Le chef des Kataëb, Samy Gemayel. Photo d'archives L'OLJ
Le conseiller du président français Emmanuel Macron pour les affaires de l’Afrique du Nord et du Moyen-Orient, Patrick Durel, en tournée au Liban pour réactiver une initiative française de sortie de crise, s'est entretenu vendredi avec le chef du parti Kataeb, Samy Gemayel. Ce dernier a critiqué devant l'émissaire français la classe politique au pouvoir.
La visite de M. Durel a lieu alors que le second délai accordé par le chef de l'État français aux responsables libanais pour la formation d'un "gouvernement de mission" a expiré.
"Pas de salut pour le Liban avec cette classe dirigeante serrant les Libanais à la gorge et aucune opportunité n'est possible sans changement", a affirmé M. Gemayel à l'issue de son entretien avec M. Durel. "Les Français essayent de nous aider sans trouver de réponse, comme il se doit, en face, et le bras de fer autour du processus de formation du gouvernement se poursuit, dans la même logique qu'avant", a encore déploré le leader chrétien.
Le parti Kataeb avait refusé de nommer le Premier ministre désigné, Saad Hariri, chargé de former un gouvernement de mission dans le cadre de l'initiative française visant à sortir le Liban de sa crise socio-économique. En outre, les députés Kataëb Samy Gemayel, Nadim Gemayel et Élias Hankache avaient démissionné, ainsi que cinq autres, dans la foulée de la double explosion meurtrière du 4 août au port de Beyrouth.

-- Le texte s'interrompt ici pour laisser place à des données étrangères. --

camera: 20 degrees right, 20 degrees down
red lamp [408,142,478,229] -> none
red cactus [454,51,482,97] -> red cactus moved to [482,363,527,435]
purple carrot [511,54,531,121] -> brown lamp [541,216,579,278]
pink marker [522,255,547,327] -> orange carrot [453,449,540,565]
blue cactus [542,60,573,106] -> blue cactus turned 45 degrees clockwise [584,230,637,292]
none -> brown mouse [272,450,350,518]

Patrick Durel s'était entretenu plus tôt dans la matinée avec Gebran Bassil, le chef du Courant Patriotique Libre, sous le coup de sanctions américaines depuis la semaine dernière pour "corruption et abus de pouvoir", ainsi que pour ses liens avec le Hezbollah, parti que les Kataeb fustigent régulièrement. M. Durel doit s'entretenir également avec deux autres responsables chrétiens, Samir Geagea, leader des Forces Libanaises, et Sleimane Frangié, leader du Courant Marada.

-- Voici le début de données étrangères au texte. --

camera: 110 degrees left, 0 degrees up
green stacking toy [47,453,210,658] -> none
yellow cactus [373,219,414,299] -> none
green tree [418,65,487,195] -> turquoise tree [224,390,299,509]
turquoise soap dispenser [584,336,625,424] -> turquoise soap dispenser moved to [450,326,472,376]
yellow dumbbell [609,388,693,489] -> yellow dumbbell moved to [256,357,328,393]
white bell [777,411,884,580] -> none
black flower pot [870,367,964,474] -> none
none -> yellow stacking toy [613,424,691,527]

La visite de M. Durel s'inscrit dans le prolongement de l’initiative française qui vise à aider le Liban à sortir de sa crise économique et financière, alors que les tractations menées par Saad Hariri, s'enlisent. C’est donc principalement pour remettre sérieusement sur le tapis l’initiative portée par Emmanuel Macron que l'émissaire français effectue cette tournée. Ce déplacement revêt une importance au vu de son timing. Il intervient peu après la fin de l’élection présidentielle américaine, remportée par le démocrate Joe Biden, et avant la réunion du Groupe international de soutien au Liban, prévue fin novembre, afin de mobiliser, une fois de plus, la communauté internationale en faveur du pays du cèdre, notamment sur le plan financier.